There have been some wonderful, thoughtful blog posts published recently discussing authenticity and vulnerability in the digital space. Reactions and responses have defended sharing, while others have advocated for better ways to engage in conversation online. A common theme running through these discussions was the many and varied definitions of online ‘noise’ and appropriate reactions to finding more clutter than content in someone’s Twitter feed, Facebook page, or other online profile.
In discussing the latter, the prevailing opinion seems to be encouraging others to block, hide, unfollow or ignore those posts, tweets, and pictures you no longer find meaningful or entertaining. While certainly a viable and reasoned response, I wonder how much this solution may hinder, rather than help, a students’ development.
The world of digital identity development is a messy, complex environment. What was once considered private is now public, with vacation photos clamouring for likes and retweets alongside the results of hard fought personal battles (a tough workout, a particularly bad day at work) or the clutter of professional works in progress (looking for resources to rebuild an interview process or wondering just how many students one can fit into the auditorium). While often benign and inoffensive or, at worst, tedious and overwhelming, there are times when we roll our eyes and shake our heads at what our students (or colleagues) choose to share on social media.
What are we teaching our students when we tell them that those who don’t agree can simply turn away?
As the great Dr. Seuss said “Those who mind don’t matter, and those who matter don’t mind”. This quote is often cited as an ode to ‘being ourselves’ – a somewhat oversimplified yet still important part of what it means to be authentic. It implies what have chosen, for ourselves, who matters the most (or only) – who’s opinion and perspectives are most valuable as we experiment with new and different ways to share pieces of of ourselves online. Those who take issue with what we say, and how we say it, see their opinion matter less, if at all.
I know the issue here isn’t as black and white as I make it out to be, but these lessons are at odds with what we teach our students about ‘best behaviour’ in the digital space. Those that ‘mind’ what we post or share are, at times, the very people that ‘matter’ – potential employers, graduate school supervisors, colleagues, and friends. I find this line especially difficult to walk as I continue to grow in my own struggles with self image, confidence, and authenticity. As I become more of myself (at least, more of who I think I am and want to be), I too cling to Seuss’ axiom for comfort when others simply ‘don’t understand’. However, I must still be conscious of what I choose to share in my digital spaces, because I don’t always get to choose who ‘matters’.
Development is meant to be messy. If there isn’t some chaos or confusion, frankly, I don’t think you’re doing it right. However, we face a difficult dilemma as educators as students continue to redefine the notion of privacy, seeking attention and validation of the rapidly developing pieces of the puzzle that is their identity. This constant change is played out in real time; publicly, widely, and loudly. I worry that teaching students to be content with others unfollowing or blocking them if they ‘mind’ what they post misses the point.
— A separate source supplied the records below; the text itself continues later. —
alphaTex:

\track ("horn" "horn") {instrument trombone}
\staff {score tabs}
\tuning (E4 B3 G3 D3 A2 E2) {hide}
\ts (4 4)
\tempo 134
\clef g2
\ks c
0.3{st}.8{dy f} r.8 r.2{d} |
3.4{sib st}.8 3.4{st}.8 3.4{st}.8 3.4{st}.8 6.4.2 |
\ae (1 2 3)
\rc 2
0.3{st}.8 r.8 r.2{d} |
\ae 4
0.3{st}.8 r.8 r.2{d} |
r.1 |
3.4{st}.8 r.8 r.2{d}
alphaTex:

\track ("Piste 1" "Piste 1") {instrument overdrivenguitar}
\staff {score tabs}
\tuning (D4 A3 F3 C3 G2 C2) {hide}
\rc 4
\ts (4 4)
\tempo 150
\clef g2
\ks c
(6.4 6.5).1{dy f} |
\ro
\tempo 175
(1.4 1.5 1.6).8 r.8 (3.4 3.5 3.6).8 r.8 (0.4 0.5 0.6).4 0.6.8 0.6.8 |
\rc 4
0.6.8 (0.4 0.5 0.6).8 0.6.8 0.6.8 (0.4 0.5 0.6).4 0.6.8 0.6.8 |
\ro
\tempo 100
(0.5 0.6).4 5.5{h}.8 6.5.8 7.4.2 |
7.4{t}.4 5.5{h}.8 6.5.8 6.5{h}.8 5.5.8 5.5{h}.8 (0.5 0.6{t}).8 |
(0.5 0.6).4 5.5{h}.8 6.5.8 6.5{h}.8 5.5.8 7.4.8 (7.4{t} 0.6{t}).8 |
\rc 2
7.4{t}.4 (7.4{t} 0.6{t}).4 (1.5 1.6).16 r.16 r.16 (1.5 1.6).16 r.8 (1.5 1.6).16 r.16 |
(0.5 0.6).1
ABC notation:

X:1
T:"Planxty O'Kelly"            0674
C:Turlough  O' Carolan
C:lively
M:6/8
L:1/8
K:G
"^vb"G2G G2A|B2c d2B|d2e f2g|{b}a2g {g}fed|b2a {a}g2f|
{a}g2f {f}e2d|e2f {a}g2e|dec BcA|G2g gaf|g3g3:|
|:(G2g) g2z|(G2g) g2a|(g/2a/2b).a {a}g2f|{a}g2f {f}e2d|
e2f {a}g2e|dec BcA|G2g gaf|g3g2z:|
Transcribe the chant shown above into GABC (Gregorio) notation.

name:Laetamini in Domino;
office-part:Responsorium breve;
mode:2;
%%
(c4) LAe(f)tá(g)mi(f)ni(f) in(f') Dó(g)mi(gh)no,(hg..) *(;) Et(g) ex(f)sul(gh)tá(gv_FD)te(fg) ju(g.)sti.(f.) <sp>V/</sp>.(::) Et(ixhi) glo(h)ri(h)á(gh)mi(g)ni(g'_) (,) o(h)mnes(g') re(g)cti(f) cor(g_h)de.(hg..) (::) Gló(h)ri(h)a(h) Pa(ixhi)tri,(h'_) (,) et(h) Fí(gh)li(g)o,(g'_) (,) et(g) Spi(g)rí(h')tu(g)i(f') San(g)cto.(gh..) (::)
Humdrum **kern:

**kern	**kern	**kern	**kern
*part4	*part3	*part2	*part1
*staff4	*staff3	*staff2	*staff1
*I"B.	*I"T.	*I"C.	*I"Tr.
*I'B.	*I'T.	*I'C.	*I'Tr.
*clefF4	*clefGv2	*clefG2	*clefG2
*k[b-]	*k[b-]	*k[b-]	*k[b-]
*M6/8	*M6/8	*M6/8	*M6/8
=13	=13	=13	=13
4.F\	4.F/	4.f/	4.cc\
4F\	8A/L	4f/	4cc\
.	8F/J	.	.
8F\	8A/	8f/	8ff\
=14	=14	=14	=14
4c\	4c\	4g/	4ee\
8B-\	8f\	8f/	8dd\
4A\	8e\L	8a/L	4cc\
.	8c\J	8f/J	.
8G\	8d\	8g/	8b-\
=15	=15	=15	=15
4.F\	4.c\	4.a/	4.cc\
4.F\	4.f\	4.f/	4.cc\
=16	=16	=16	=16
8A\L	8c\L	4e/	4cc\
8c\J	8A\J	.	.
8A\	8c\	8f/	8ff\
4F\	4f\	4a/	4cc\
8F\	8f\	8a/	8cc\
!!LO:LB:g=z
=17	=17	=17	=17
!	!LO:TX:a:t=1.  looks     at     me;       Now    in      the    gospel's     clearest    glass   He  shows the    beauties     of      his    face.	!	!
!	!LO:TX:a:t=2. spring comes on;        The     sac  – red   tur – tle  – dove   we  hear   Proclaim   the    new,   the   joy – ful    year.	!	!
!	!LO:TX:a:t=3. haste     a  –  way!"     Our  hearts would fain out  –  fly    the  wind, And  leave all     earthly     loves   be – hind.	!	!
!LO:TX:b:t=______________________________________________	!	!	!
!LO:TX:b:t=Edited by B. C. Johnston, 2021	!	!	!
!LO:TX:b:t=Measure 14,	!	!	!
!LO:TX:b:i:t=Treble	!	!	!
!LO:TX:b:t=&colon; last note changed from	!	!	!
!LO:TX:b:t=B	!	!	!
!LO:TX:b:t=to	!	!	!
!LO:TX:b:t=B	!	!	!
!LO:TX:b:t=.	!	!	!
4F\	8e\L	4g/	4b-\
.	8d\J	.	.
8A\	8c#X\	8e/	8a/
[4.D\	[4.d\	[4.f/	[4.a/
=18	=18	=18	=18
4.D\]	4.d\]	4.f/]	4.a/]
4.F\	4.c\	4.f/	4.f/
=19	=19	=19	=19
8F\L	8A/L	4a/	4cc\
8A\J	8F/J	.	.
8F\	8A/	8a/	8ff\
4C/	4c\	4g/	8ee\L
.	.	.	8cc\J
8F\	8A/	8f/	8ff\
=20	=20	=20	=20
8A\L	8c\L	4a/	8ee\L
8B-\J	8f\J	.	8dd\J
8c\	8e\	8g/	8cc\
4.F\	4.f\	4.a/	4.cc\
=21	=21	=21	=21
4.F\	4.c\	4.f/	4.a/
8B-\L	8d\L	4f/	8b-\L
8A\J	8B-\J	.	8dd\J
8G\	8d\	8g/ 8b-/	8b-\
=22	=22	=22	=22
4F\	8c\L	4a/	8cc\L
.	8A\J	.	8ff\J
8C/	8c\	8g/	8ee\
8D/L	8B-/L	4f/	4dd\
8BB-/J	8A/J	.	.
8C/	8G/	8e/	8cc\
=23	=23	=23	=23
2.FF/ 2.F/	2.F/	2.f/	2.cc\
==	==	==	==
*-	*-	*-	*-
The mess of identity development is contained and, sometimes, controlled by critical reflection. The online space offers new and innovative ways to share the what, who, where, and when, but the waters are murky when we wade into the why. While not all lost followers or blocked profiles are born from malicious or offensive intent, it is worth noting that we serve to only further cloud the process of identity development by asking students to think carefully of what they post and share, while also modelling that they can be easily ignored and forgotten if they make a negative impact, or no impact at all.
We don’t share pieces of ourselves, pages ripped from the work in progress that is our life’s novel, to be ignored. We teeter on the edge of conflicting extremes – not caring if someone doesn’t pay attention, but, in the same breath, wanting to be seen. With attention and validation so intimately tied to a developing identity, how will we teach our students, and each other, what matters, and who should mind?